The Claimant was dismissed from the Borough of Ealing for gross misconduct after being accused of inappropriate sexual behaviour towards a student on a placement. Both the student and the Claimant had been drinking alcohol at a work event at a pub. The student alleged, amongst other things, that the Claimant made several inappropriate remarks to her and dragged her to the disabled toilets. She also suggested she was physically harmed, producing photographs showing bruising to her chest. The Claimant could not remember most of the events from the night in question, but denied the allegations made against him.

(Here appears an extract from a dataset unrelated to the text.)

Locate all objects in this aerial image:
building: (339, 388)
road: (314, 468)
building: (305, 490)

The student made a statement to the police after being urged to do so by the investigating officer ("IO"), Mr Jenkins. After watching the CCTV footage, a police officer challenged inconsistencies and multiple discrepancies in the victim's version of events. The victim subsequently withdrew her allegations against the Claimant. The victim signed a withdrawal statement and said that she did not remember being sexually assaulted. The IO did not inform the dismissing officer ("DO") of these developments, even though they occurred prior to the disciplinary hearing. The Claimant was dismissed for gross misconduct. The DO upheld all the allegations, noting that the victim had complained to a manager and gone to the police.

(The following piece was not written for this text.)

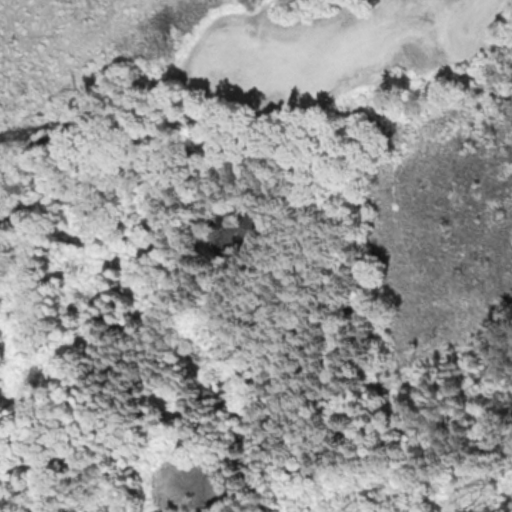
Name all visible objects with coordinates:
park: (248, 61)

The Employment Tribunal dismissed the Claimant's unfair dismissal claim. The Tribunal decided that, although the DO was unaware that the police complaint had been withdrawn, there was sufficient evidence to justify her decision to dismiss.
The Claimant appealed to the EAT on several grounds, including on the basis that the failure to inform the DO of the withdrawal of the complaint to the police rendered the dismissal unfair.
The EAT considered the case of Jhuti, which decided that, in limited circumstances, an Employment Tribunal can impute to the employer, for the purpose of an unfair dismissal claim, a reason for dismissal different from that which the individual who took the decision to dismiss relied upon. The EAT acknowledged that the present case did not concern a scenario where the reason for dismissal was invented, as it was in Jhuti. Nonetheless, the EAT concluded that, where a material fact is not shared with the decision-maker by the investigating officer, that could be relevant to the Tribunal's assessment of fairness under section 98(4) of the Employment Rights Act 1996 ("ERA").
In the current case, the EAT held that the IO's involvement did not end with presentation of his investigation report and recommendations. The fact the IO knew the student withdrew her allegations from the police, and the DO made her decision without being made aware of this, was something that the Tribunal should have considered for the purpose of determining fairness under section 98(4) of the ERA. The DO knew the student complained to the police and, in her evidence to the Tribunal, suggested that, had she known of the withdrawal, would have wanted to understand the reason for it. The EAT decided that the Tribunal should have concluded that fairness required the DO to be informed of the withdrawal of the complaint and make an assessment of the impact of that in terms of her decision. Given that did not happen, the Tribunal were bound to find the dismissal was unfair.
This case highlights to employers the importance of ensuring that investigating officers disclose all relevant information to the disciplinary process, even if that information comes to their attention after they have submitted their report. Failure to do so may render any dismissal unfair.